**TASKS AND EXERCISES**
a) In the post on the Edge Question responses, who asked this year's question?
b) Continue the post on the Edge Question responses, picking up after its final line.

──────── EXTRACT ────────

I am continuing my read-through of some responses to the Edge Question: What Scientific Idea is ready for retirement? The question was asked by Laurie Santos this year. (here) One of the most popular answers was a rejection of the computer metaphor for the brain. There were also complaints about the idea of human rationality as used in economic theory. Interestingly, the three responses about the computer metaphor were made by computer experts.
Schank feels Artificial Intelligence should be shelved as a goal and we should just make better computer applications rather than mimic the human mind.
Roger Schank (Psychologist & Computer Scientist; Engines for Education Inc.; Author, Teaching Minds: How Cognitive Science Can Save Our Schools)

──────── INFORMATION PROVIDED ────────

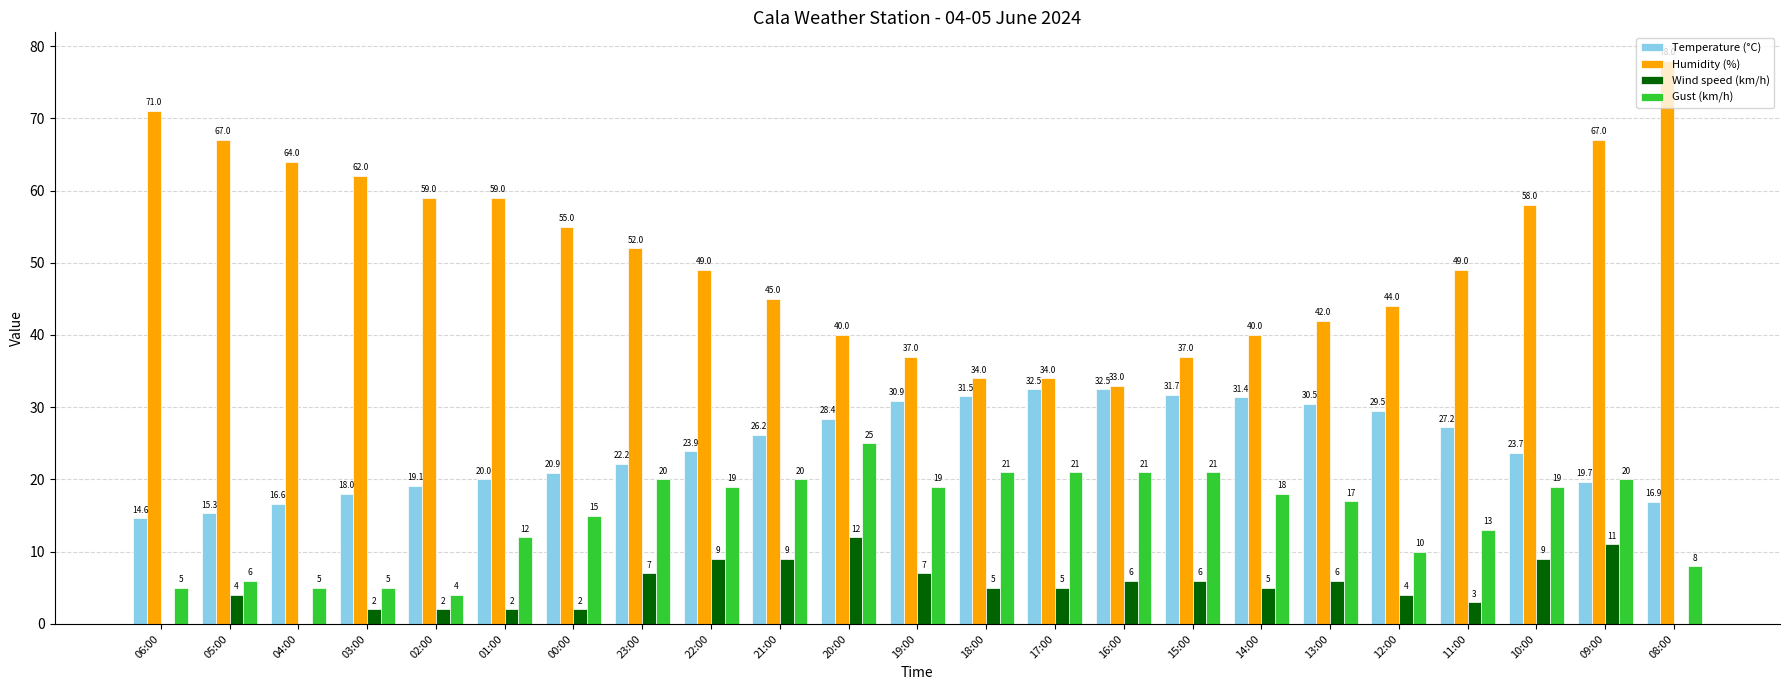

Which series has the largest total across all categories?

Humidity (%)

────────

**PER-TASK OUTPUTS**
a) Laurie Santos.

b)
“It was always a terrible name, but it was also a bad idea. Bad ideas come and go but this particular idea, that we would build machines that are just like people, has captivated popular culture for a long time. Nearly every year, a new movie with a new kind of robot that is just like a person appears in the movies or in fiction. But that robot will never appear in reality. It is not that Artificial Intelligence has failed, no one actually ever tried. (There I have said it.)…The fact is that the name AI made outsiders to AI imagine goals for AI that AI never had. The founders of AI (with the exception of Marvin Minsky) were obsessed with chess playing, and problem solving (the Tower of Hanoi problem was a big one.) A machine that plays chess well does just that, it isn’t thinking nor is it smart….I declare Artificial Intelligence dead. The field should be renamed ” the attempt to get computers to do really cool stuff” but of course it won’t be….There really is no need to create artificial humans anyway. We have enough real ones already.”
Brooks discusses the shortcomings of the Computational Metaphor that has become so popular in cognitive science.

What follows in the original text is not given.